→ Problems to solve:
a: Transcribe the passage on teacher ratings word for word, from "Having never met" to "his job description.".
b: In the passage on teacher ratings, what grade does Erica Jones teach, and at which school?
c: List every proper name that appears in the passage on teacher ratings, including names of people, places, schools, and companies.

→ Supplied passage:
Having never met Mr. Ruelas, I have no idea whether the Los Angeles Times feature was the precipitating factor in his suicide, nor what he was like as a teacher. In various press accounts, students describe Ruelas as a good mentor and caring man. He probably was all of those things, and much more. But there's one thing I do know about Ruelas: he wasn't doing a very good job helping his kids acquire math skills. I don't know all the reasons for that failure. As far as I can tell, he wasn't in imminent danger of being fired because of those scores. And no one is arguing that being good at helping kids learn math is the sole appropriate metric for teacherly success. But it was an important part of his job description.

Erica Jones, a fourth-grade teacher at Arminta Elementary in North Hollywood had this take on the impact of "ineffective" ratings:

"People are questioning if they are in the right field, they are questioning what they have done to help a child or hurt a child … when you are having that internal conversation all the time and then you turn on the news or go to a movie and it's also thrown in your face your morale gets really down."

What she is describing is the proper reaction of a reasonable person to negative professional feedback. If you are doing poorly at your job—even if by only one metric out of many—it should force you think critically about whether you are in the right field and whether you are helping or hurting your customers. Any reasonable person would be saddened to discover that she was not performing well in a job that was important to her. But most people can and will resolve to do better—or get a new job. Sadly, Ruelas wouldn't be the first person to commit suicide over a professional setback. Such deaths are tragic, but not a good argument for abolishing performance reviews or Yelp.

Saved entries
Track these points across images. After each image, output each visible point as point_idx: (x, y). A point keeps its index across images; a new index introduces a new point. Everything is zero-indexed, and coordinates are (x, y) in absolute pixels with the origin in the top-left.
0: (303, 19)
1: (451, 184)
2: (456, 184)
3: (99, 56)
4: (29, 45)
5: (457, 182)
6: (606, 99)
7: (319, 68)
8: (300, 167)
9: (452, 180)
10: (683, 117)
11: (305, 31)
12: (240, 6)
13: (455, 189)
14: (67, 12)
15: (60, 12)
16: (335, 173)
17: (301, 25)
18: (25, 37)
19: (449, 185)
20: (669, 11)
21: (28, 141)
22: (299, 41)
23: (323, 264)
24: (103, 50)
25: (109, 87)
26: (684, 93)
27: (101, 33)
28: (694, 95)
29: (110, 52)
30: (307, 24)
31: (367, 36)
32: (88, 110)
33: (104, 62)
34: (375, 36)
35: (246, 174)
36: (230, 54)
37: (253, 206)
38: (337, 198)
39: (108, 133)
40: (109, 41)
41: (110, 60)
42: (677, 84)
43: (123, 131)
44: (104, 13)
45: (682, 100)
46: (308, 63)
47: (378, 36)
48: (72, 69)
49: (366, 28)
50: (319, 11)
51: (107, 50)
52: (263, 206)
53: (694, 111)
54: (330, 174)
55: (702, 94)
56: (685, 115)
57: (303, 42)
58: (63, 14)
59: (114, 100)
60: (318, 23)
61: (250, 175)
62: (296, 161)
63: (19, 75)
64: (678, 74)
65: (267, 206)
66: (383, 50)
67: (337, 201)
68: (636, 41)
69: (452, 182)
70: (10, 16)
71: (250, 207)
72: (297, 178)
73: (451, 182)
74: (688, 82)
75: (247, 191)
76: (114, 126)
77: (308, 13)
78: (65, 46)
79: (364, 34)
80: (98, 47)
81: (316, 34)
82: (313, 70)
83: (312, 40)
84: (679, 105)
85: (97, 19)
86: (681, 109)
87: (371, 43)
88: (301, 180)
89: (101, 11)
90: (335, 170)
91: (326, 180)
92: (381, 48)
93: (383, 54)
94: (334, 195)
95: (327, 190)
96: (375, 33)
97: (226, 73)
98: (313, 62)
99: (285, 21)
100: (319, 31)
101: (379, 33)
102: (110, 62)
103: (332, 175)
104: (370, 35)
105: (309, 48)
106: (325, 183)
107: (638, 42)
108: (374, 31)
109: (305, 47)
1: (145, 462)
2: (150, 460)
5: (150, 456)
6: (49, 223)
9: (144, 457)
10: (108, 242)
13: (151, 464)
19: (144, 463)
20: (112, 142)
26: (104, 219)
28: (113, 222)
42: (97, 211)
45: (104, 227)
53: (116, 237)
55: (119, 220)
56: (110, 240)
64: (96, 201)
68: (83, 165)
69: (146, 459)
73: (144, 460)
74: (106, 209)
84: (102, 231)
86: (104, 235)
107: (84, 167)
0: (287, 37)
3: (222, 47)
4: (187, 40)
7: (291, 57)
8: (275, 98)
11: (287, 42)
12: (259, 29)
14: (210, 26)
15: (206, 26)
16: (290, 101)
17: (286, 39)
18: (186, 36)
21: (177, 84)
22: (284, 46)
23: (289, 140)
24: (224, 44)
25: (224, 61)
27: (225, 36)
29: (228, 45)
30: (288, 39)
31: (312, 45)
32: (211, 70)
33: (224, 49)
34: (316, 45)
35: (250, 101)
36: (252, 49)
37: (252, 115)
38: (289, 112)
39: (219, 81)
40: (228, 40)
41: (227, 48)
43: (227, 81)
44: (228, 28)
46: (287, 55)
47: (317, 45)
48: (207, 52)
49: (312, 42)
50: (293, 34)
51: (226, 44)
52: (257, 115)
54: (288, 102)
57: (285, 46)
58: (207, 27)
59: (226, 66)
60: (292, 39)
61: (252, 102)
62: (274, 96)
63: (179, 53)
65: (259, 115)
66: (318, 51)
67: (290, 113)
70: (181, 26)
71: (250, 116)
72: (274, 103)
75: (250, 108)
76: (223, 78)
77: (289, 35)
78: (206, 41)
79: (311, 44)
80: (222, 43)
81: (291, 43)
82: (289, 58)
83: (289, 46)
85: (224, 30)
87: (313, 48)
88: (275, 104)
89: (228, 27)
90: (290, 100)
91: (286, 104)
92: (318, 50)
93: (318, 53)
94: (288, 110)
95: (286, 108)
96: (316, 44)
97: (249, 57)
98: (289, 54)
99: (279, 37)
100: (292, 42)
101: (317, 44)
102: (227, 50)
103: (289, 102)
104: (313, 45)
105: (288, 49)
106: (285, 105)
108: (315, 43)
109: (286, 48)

→ Responses per task:
a:
Having never met Mr. Ruelas, I have no idea whether the Los Angeles Times feature was the precipitating factor in his suicide, nor what he was like as a teacher. In various press accounts, students describe Ruelas as a good mentor and caring man. He probably was all of those things, and much more. But there's one thing I do know about Ruelas: he wasn't doing a very good job helping his kids acquire math skills. I don't know all the reasons for that failure. As far as I can tell, he wasn't in imminent danger of being fired because of those scores. And no one is arguing that being good at helping kids learn math is the sole appropriate metric for teacherly success. But it was an important part of his job description.

b: She teaches fourth grade at Arminta Elementary in North Hollywood.

c:
Ruelas (Mr. Ruelas)
Los Angeles Times
Erica Jones
Arminta Elementary
North Hollywood
Yelp